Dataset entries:
★ ★ ★ ★
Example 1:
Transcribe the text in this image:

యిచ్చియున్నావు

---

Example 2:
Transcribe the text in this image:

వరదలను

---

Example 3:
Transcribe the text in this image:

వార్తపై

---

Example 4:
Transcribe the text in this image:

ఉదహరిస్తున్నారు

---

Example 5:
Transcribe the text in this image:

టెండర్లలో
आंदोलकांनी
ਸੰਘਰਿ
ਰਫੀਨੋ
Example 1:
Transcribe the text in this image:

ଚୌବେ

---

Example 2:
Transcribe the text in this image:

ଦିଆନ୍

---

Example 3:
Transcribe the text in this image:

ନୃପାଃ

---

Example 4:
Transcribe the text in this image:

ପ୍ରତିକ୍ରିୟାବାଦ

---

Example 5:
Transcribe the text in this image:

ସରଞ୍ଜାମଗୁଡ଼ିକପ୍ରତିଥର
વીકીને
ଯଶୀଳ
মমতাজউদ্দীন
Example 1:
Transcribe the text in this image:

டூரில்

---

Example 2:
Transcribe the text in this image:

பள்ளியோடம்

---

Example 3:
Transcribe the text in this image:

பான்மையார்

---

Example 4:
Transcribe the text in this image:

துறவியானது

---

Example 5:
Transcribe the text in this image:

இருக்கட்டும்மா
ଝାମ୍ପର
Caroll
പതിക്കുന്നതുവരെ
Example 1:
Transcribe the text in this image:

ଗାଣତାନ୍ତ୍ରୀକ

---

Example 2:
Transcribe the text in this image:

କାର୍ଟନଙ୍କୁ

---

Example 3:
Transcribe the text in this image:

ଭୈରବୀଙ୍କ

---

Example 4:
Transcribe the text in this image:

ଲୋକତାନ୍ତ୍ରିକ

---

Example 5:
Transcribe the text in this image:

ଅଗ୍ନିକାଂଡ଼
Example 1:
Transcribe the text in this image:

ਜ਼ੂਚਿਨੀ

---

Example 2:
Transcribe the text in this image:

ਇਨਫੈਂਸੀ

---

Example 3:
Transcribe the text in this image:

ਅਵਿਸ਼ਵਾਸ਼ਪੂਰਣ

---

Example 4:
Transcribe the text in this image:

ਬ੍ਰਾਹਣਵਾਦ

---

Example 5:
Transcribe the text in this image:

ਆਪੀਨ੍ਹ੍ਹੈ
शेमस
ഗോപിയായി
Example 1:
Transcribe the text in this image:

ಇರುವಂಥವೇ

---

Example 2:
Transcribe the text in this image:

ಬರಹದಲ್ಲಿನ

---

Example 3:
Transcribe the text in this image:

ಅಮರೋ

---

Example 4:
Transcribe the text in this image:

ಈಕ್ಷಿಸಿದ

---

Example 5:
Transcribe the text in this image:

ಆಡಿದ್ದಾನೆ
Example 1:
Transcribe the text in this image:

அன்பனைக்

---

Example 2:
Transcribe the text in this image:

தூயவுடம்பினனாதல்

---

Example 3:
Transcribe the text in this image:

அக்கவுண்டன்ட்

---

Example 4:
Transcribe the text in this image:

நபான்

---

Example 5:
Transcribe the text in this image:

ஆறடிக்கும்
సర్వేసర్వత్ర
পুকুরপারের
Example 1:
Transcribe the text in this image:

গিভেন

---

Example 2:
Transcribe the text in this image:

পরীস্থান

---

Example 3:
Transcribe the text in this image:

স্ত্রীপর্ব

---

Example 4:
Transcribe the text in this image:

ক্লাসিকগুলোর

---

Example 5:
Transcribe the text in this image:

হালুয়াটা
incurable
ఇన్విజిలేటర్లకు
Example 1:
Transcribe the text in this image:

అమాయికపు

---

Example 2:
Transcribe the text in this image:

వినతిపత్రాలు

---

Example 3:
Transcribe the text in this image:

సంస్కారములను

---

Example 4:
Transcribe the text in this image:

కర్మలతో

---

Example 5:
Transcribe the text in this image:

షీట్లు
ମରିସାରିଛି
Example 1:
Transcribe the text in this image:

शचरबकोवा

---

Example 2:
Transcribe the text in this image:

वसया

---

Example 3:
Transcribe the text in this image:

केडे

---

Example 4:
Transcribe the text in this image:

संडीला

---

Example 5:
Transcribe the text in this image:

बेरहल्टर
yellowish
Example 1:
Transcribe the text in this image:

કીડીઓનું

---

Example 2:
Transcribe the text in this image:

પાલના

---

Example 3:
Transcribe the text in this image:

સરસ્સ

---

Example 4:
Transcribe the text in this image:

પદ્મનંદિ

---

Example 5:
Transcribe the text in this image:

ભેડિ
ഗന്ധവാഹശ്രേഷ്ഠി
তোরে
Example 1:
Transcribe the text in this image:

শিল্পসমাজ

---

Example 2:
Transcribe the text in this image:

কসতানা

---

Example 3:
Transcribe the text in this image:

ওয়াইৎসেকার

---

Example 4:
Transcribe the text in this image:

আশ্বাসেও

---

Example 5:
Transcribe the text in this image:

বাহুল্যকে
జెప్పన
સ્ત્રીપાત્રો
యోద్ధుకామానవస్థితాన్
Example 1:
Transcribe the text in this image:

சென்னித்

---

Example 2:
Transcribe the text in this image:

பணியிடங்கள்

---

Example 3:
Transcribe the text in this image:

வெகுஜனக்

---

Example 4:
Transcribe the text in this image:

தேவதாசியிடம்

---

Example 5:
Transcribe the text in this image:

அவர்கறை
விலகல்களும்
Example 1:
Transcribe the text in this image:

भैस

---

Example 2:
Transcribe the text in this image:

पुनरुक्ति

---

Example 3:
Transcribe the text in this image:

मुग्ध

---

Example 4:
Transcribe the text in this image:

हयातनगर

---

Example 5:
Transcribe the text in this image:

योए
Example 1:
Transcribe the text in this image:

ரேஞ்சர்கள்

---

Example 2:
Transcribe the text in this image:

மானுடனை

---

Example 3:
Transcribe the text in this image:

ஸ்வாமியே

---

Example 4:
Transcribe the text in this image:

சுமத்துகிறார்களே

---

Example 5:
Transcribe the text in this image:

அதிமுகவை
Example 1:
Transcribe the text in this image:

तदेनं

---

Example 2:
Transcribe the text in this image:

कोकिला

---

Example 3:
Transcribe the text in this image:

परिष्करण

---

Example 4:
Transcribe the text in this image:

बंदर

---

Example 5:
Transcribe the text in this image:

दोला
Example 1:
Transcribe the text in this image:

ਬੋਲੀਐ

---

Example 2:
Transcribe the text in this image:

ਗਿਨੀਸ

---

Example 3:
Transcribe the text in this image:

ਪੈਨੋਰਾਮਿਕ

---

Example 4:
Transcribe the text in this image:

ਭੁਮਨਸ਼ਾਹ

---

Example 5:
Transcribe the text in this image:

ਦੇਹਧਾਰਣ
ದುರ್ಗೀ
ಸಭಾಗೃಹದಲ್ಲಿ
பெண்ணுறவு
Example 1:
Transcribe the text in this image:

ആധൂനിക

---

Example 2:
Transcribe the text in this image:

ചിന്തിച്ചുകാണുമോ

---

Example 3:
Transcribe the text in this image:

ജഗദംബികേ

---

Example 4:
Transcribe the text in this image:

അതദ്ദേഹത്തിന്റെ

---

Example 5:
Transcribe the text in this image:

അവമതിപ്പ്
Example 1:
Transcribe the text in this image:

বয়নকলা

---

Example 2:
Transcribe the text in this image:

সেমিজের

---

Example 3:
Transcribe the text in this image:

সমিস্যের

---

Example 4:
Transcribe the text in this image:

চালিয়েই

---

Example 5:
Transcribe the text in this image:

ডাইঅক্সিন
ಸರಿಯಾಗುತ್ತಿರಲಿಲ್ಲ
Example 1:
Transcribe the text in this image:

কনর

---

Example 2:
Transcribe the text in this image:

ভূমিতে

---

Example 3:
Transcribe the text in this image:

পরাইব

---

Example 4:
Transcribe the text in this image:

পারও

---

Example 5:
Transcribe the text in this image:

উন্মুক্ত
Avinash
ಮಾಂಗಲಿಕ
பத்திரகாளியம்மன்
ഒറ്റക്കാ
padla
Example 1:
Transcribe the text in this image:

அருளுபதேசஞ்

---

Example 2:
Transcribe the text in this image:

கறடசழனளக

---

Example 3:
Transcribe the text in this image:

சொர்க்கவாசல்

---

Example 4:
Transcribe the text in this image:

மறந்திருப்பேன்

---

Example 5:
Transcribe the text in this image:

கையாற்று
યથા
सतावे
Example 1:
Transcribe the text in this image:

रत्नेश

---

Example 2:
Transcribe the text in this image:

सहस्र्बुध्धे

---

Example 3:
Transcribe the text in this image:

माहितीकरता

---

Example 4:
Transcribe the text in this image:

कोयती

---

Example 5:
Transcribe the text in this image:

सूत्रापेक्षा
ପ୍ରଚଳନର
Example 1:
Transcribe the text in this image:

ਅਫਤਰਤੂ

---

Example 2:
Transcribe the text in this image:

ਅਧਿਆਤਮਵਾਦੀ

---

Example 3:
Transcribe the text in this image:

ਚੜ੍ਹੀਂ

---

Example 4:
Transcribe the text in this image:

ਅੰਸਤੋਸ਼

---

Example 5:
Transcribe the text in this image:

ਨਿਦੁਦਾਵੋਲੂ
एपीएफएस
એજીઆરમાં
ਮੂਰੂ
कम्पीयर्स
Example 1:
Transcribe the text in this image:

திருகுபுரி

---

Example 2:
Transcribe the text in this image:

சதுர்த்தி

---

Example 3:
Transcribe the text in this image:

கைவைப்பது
★ ★ ★ ★
(Exercise) Reproduce the items from the beginning through the line containing "ପ୍ରତିକ୍ରିୟାବାଦ", replacing "text" with "word" and leaving everything else unchanged.

(Written answer)
Example 1:
Transcribe the word in this image:

యిచ్చియున్నావు

---

Example 2:
Transcribe the word in this image:

వరదలను

---

Example 3:
Transcribe the word in this image:

వార్తపై

---

Example 4:
Transcribe the word in this image:

ఉదహరిస్తున్నారు

---

Example 5:
Transcribe the word in this image:

టెండర్లలో
आंदोलकांनी
ਸੰਘਰਿ
ਰਫੀਨੋ
Example 1:
Transcribe the word in this image:

ଚୌବେ

---

Example 2:
Transcribe the word in this image:

ଦିଆନ୍

---

Example 3:
Transcribe the word in this image:

ନୃପାଃ

---

Example 4:
Transcribe the word in this image:

ପ୍ରତିକ୍ରିୟାବାଦ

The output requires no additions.